┌─ DOCUMENT SECTION
Adelphi’s annual Teaching and Learning Conference, held this year on January 30, explored the most fundamental questions facing the University. What should Adelphi be teaching its students, and what is the best way to help students learn?

For some answers to those questions, we talked with Steve Everett, D.M.A., who, as Adelphi’s provost and executive vice president, oversees academic issues at the University.

Dr. Everett, you arrived at Adelphi just last summer. What have you learned about the University since then?

I recognized early in my career that it is important for universities to identify their core values. When I came to Adelphi, I naturally set out to discover ours. I kept running into faculty members who have been focusing on diversity and patterns of inclusion, studying ways to create equitable systems that ensure that every student is treated fairly and given the same learning opportunities. I must have gotten 50 emails telling me about different research projects in that area, so I became convinced that a commitment to diversity and equity is a core value of our community.

“Equity Beyond Access” was the topic of this year’s Teaching and Learning Conference. Why is equity such an important topic?

One reason is that our student body is becoming increasingly diverse. We have an obligation to provide equal opportunity and a welcoming environment for everyone on campus.

But there’s another reason. We are getting to a world of cultural difference, where all of society’s work requires us to engage with people from various cultures and with different cultural attitudes. We all need to learn to navigate difference and to develop a deep understanding and appreciation of individual and social differences.

If you have ever studied abroad, you realize what a powerful experience it is to find yourself in an environment where everything is different. It makes you aware that your reality is only one reality, which can lead you to value that difference.
└─
#### [PROBLEMS]
**A.** Please edit the Adelphi interview from "I recognized early" to "of our community.", changing "faculty members" to "professors".
**B.** Answer these questions from the Adelphi interview:
(i) On what date was this year's Teaching and Learning Conference held?
(ii) What two titles does Steve Everett hold at Adelphi?
(iii) What was the topic of this year's conference?
None of this data is needed.
┌─ DATA SECTION
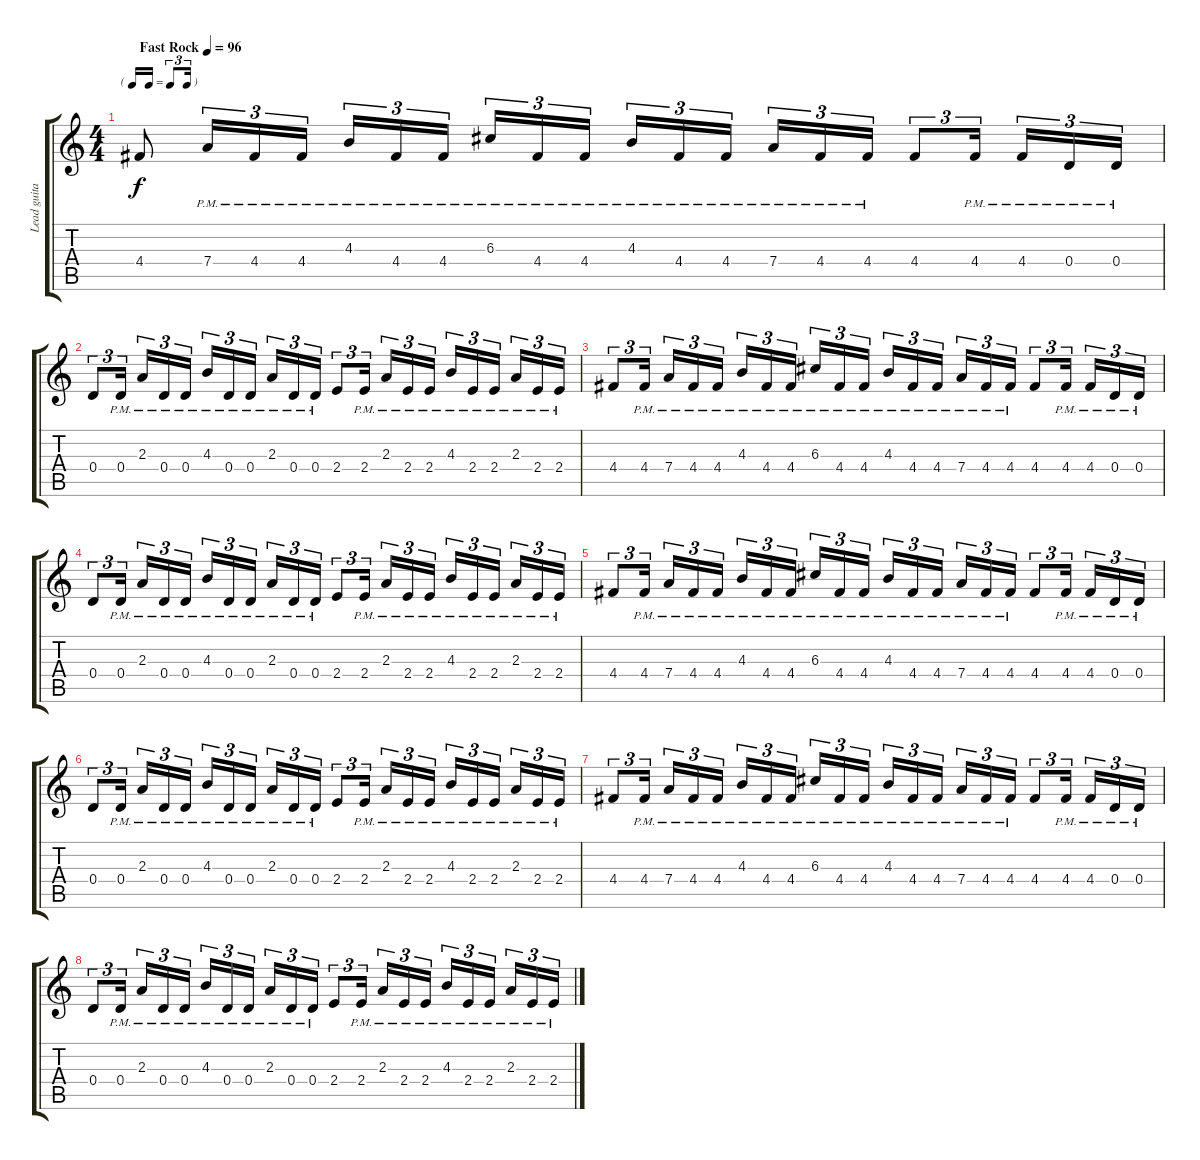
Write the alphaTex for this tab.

\track ("Lead guitar" "Lead guita") {instrument distortionguitar}
\staff {score tabs}
\tuning (E4 B3 G3 D3 A2 E2) {hide}
\ts (4 4)
\tf triplet16th
\tempo (96 "Fast Rock")
\clef g2
\ks c
4.4.8{dy f balance 14 instrument distortionguitar} 7.4{pm}.16{tu (3 2)} 4.4{pm}.16{tu (3 2)} 4.4{pm}.16{tu (3 2)} 4.3{pm}.16{tu (3 2)} 4.4{pm}.16{tu (3 2)} 4.4{pm}.16{tu (3 2) beam splitsecondary} 6.3{pm}.16{tu (3 2)} 4.4{pm}.16{tu (3 2)} 4.4{pm}.16{tu (3 2)} 4.3{pm}.16{tu (3 2)} 4.4{pm}.16{tu (3 2)} 4.4{pm}.16{tu (3 2) beam splitsecondary} 7.4{pm}.16{tu (3 2)} 4.4{pm}.16{tu (3 2)} 4.4{pm}.16{tu (3 2)} 4.4.8{tu (3 2) balance 2} 4.4{pm}.16{tu (3 2) beam splitsecondary} 4.4{pm}.16{tu (3 2)} 0.4{pm}.16{tu (3 2)} 0.4{pm}.16{tu (3 2)} |
0.4.8{tu (3 2)} 0.4{pm}.16{tu (3 2) beam splitsecondary} 2.3{pm}.16{tu (3 2)} 0.4{pm}.16{tu (3 2)} 0.4{pm}.16{tu (3 2)} 4.3{pm}.16{tu (3 2)} 0.4{pm}.16{tu (3 2)} 0.4{pm}.16{tu (3 2) beam splitsecondary} 2.3{pm}.16{tu (3 2)} 0.4{pm}.16{tu (3 2)} 0.4{pm}.16{tu (3 2)} 2.4.8{tu (3 2)} 2.4{pm}.16{tu (3 2) beam splitsecondary} 2.3{pm}.16{tu (3 2)} 2.4{pm}.16{tu (3 2)} 2.4{pm}.16{tu (3 2)} 4.3{pm}.16{tu (3 2) balance 13} 2.4{pm}.16{tu (3 2)} 2.4{pm}.16{tu (3 2) beam splitsecondary} 2.3{pm}.16{tu (3 2)} 2.4{pm}.16{tu (3 2)} 2.4{pm}.16{tu (3 2)} |
4.4.8{tu (3 2)} 4.4{pm}.16{tu (3 2) beam splitsecondary} 7.4{pm}.16{tu (3 2)} 4.4{pm}.16{tu (3 2)} 4.4{pm}.16{tu (3 2)} 4.3{pm}.16{tu (3 2) balance 2} 4.4{pm}.16{tu (3 2)} 4.4{pm}.16{tu (3 2) beam splitsecondary} 6.3{pm}.16{tu (3 2)} 4.4{pm}.16{tu (3 2)} 4.4{pm}.16{tu (3 2)} 4.3{pm}.16{tu (3 2)} 4.4{pm}.16{tu (3 2)} 4.4{pm}.16{tu (3 2) beam splitsecondary} 7.4{pm}.16{tu (3 2)} 4.4{pm}.16{tu (3 2)} 4.4{pm}.16{tu (3 2)} 4.4.8{tu (3 2)} 4.4{pm}.16{tu (3 2) beam splitsecondary} 4.4{pm}.16{tu (3 2)} 0.4{pm}.16{tu (3 2)} 0.4{pm}.16{tu (3 2)} |
0.4.8{tu (3 2)} 0.4{pm}.16{tu (3 2) beam splitsecondary} 2.3{pm}.16{tu (3 2)} 0.4{pm}.16{tu (3 2)} 0.4{pm}.16{tu (3 2)} 4.3{pm}.16{tu (3 2)} 0.4{pm}.16{tu (3 2)} 0.4{pm}.16{tu (3 2) beam splitsecondary} 2.3{pm}.16{tu (3 2)} 0.4{pm}.16{tu (3 2)} 0.4{pm}.16{tu (3 2)} 2.4.8{tu (3 2) balance 13} 2.4{pm}.16{tu (3 2) beam splitsecondary} 2.3{pm}.16{tu (3 2)} 2.4{pm}.16{tu (3 2)} 2.4{pm}.16{tu (3 2)} 4.3{pm}.16{tu (3 2)} 2.4{pm}.16{tu (3 2)} 2.4{pm}.16{tu (3 2) beam splitsecondary} 2.3{pm}.16{tu (3 2)} 2.4{pm}.16{tu (3 2)} 2.4{pm}.16{tu (3 2)} |
4.4.8{tu (3 2)} 4.4{pm}.16{tu (3 2) beam splitsecondary} 7.4{pm}.16{tu (3 2)} 4.4{pm}.16{tu (3 2)} 4.4{pm}.16{tu (3 2)} 4.3{pm}.16{tu (3 2)} 4.4{pm}.16{tu (3 2)} 4.4{pm}.16{tu (3 2) beam splitsecondary} 6.3{pm}.16{tu (3 2)} 4.4{pm}.16{tu (3 2)} 4.4{pm}.16{tu (3 2)} 4.3{pm}.16{tu (3 2) balance 2} 4.4{pm}.16{tu (3 2)} 4.4{pm}.16{tu (3 2) beam splitsecondary} 7.4{pm}.16{tu (3 2)} 4.4{pm}.16{tu (3 2)} 4.4{pm}.16{tu (3 2)} 4.4.8{tu (3 2)} 4.4{pm}.16{tu (3 2) beam splitsecondary} 4.4{pm}.16{tu (3 2)} 0.4{pm}.16{tu (3 2)} 0.4{pm}.16{tu (3 2)} |
0.4.8{tu (3 2)} 0.4{pm}.16{tu (3 2) beam splitsecondary} 2.3{pm}.16{tu (3 2)} 0.4{pm}.16{tu (3 2)} 0.4{pm}.16{tu (3 2)} 4.3{pm}.16{tu (3 2)} 0.4{pm}.16{tu (3 2)} 0.4{pm}.16{tu (3 2) beam splitsecondary} 2.3{pm}.16{tu (3 2)} 0.4{pm}.16{tu (3 2)} 0.4{pm}.16{tu (3 2)} 2.4.8{tu (3 2) balance 14} 2.4{pm}.16{tu (3 2) beam splitsecondary} 2.3{pm}.16{tu (3 2)} 2.4{pm}.16{tu (3 2)} 2.4{pm}.16{tu (3 2)} 4.3{pm}.16{tu (3 2)} 2.4{pm}.16{tu (3 2)} 2.4{pm}.16{tu (3 2) beam splitsecondary} 2.3{pm}.16{tu (3 2)} 2.4{pm}.16{tu (3 2)} 2.4{pm}.16{tu (3 2)} |
4.4.8{tu (3 2)} 4.4{pm}.16{tu (3 2) beam splitsecondary} 7.4{pm}.16{tu (3 2)} 4.4{pm}.16{tu (3 2)} 4.4{pm}.16{tu (3 2)} 4.3{pm}.16{tu (3 2)} 4.4{pm}.16{tu (3 2)} 4.4{pm}.16{tu (3 2) beam splitsecondary} 6.3{pm}.16{tu (3 2)} 4.4{pm}.16{tu (3 2)} 4.4{pm}.16{tu (3 2)} 4.3{pm}.16{tu (3 2) balance 14} 4.4{pm}.16{tu (3 2)} 4.4{pm}.16{tu (3 2) beam splitsecondary} 7.4{pm}.16{tu (3 2)} 4.4{pm}.16{tu (3 2)} 4.4{pm}.16{tu (3 2)} 4.4.8{tu (3 2)} 4.4{pm}.16{tu (3 2) beam splitsecondary} 4.4{pm}.16{tu (3 2)} 0.4{pm}.16{tu (3 2)} 0.4{pm}.16{tu (3 2)} |
0.4.8{tu (3 2)} 0.4{pm}.16{tu (3 2) beam splitsecondary} 2.3{pm}.16{tu (3 2)} 0.4{pm}.16{tu (3 2)} 0.4{pm}.16{tu (3 2)} 4.3{pm}.16{tu (3 2) balance 3} 0.4{pm}.16{tu (3 2)} 0.4{pm}.16{tu (3 2) beam splitsecondary} 2.3{pm}.16{tu (3 2)} 0.4{pm}.16{tu (3 2)} 0.4{pm}.16{tu (3 2)} 2.4.8{tu (3 2) balance 12} 2.4{pm}.16{tu (3 2) beam splitsecondary} 2.3{pm}.16{tu (3 2)} 2.4{pm}.16{tu (3 2)} 2.4{pm}.16{tu (3 2)} 4.3{pm}.16{tu (3 2) balance 5} 2.4{pm}.16{tu (3 2)} 2.4{pm}.16{tu (3 2) beam splitsecondary} 2.3{pm}.16{tu (3 2) balance 11} 2.4{pm}.16{tu (3 2)} 2.4{pm}.16{tu (3 2)}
└─
#### [ANSWERS IN ORDER]
**A.**
I recognized early in my career that it is important for universities to identify their core values. When I came to Adelphi, I naturally set out to discover ours. I kept running into professors who have been focusing on diversity and patterns of inclusion, studying ways to create equitable systems that ensure that every student is treated fairly and given the same learning opportunities. I must have gotten 50 emails telling me about different research projects in that area, so I became convinced that a commitment to diversity and equity is a core value of our community.

**B.**
(i) January 30
(ii) Provost and executive vice president
(iii) "Equity Beyond Access"